* Try it:
Copy out each line of the data that includes the string "mecanismo".

* Extracted data:

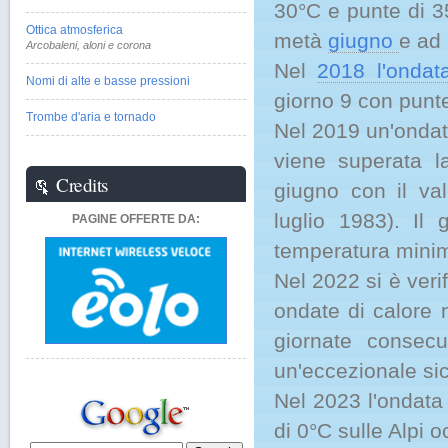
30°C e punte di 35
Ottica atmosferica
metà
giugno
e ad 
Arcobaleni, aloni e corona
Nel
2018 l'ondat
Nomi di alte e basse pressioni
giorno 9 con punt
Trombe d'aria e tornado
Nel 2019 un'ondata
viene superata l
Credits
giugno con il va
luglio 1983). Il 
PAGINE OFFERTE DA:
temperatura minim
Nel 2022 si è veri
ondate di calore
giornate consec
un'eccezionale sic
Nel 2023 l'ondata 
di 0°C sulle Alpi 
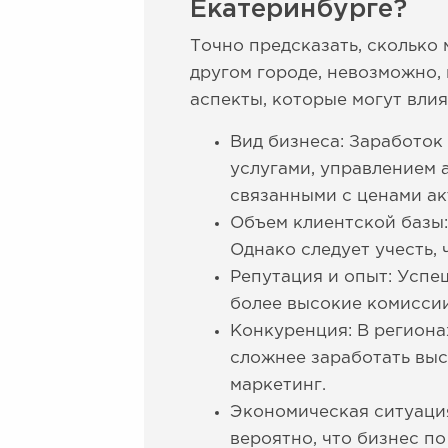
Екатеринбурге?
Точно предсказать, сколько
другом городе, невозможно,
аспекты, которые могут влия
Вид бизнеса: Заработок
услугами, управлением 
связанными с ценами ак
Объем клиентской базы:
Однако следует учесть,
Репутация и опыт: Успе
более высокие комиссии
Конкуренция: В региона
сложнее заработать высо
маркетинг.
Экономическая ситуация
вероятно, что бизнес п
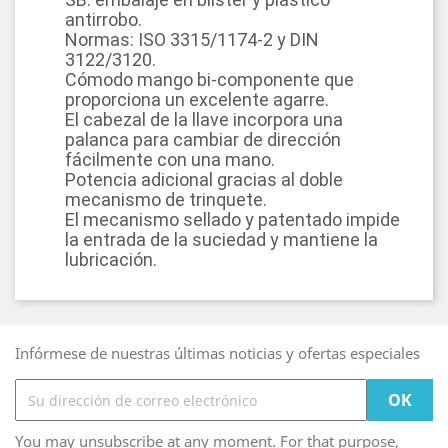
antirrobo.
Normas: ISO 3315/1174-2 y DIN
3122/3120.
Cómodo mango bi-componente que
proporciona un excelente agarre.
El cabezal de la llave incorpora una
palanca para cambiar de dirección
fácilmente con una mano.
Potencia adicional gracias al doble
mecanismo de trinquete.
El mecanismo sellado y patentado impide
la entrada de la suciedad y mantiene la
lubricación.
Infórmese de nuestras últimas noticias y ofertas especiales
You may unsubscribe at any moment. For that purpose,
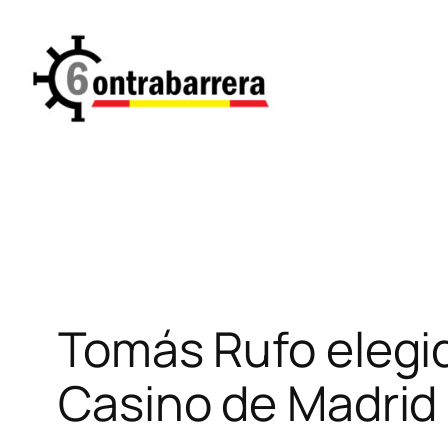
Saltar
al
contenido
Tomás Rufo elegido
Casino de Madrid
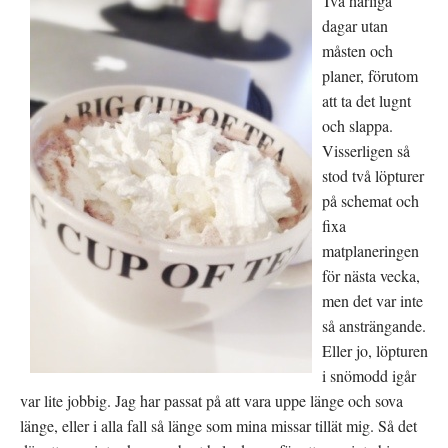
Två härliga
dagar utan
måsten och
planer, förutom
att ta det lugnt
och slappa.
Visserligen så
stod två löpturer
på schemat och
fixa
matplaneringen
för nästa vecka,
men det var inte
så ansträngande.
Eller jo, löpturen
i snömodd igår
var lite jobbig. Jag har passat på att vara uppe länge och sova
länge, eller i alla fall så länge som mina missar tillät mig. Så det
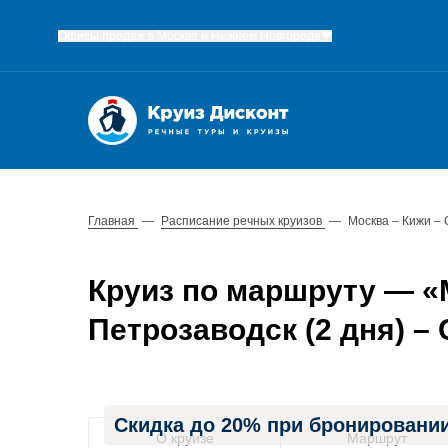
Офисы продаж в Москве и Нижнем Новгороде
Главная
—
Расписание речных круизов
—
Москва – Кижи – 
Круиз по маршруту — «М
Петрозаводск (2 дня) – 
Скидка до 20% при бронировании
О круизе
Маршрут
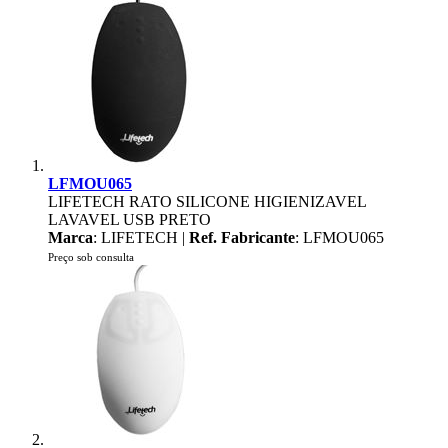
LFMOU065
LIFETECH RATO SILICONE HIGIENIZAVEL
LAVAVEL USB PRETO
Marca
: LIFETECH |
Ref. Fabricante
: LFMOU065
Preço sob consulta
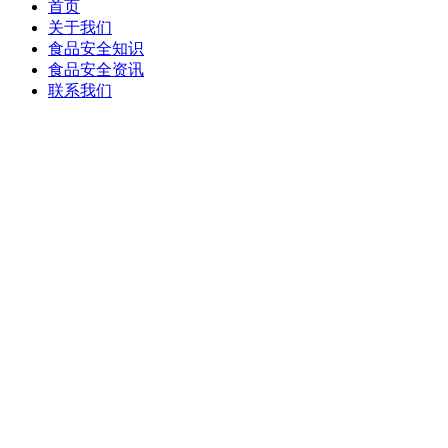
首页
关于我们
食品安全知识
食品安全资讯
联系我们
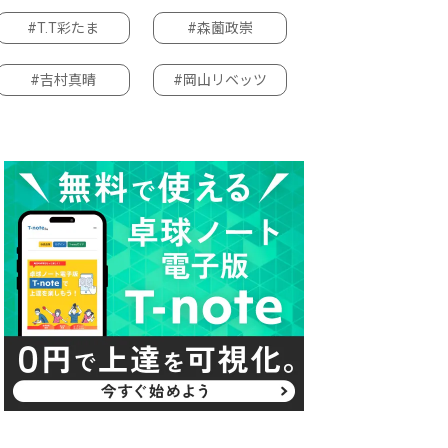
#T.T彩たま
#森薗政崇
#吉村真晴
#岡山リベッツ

* Output below:
mecanismo de trinquete.
El mecanismo sellado y patentado impide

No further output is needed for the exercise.